→ **What you are asked to do**: Go through the records and restate them word for word, omitting images.

(Stored data entries)
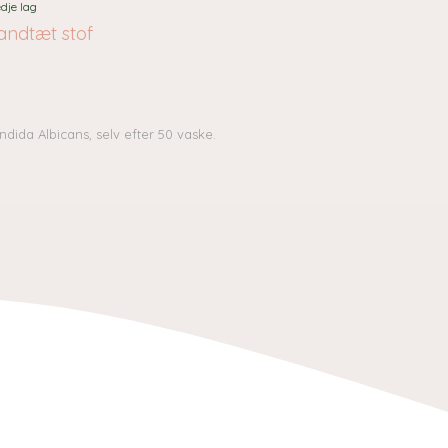
dje lag
andtæt stof
dida Albicans, selv efter 50 vaske.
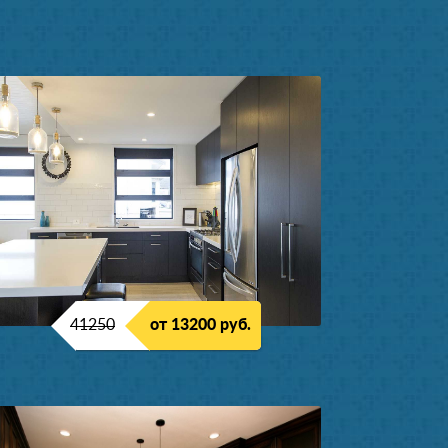
41250
от 13200 руб.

→ **Completed task**:
dje lag
andtæt stof
dida Albicans, selv efter 50 vaske.
41250
от 13200 руб.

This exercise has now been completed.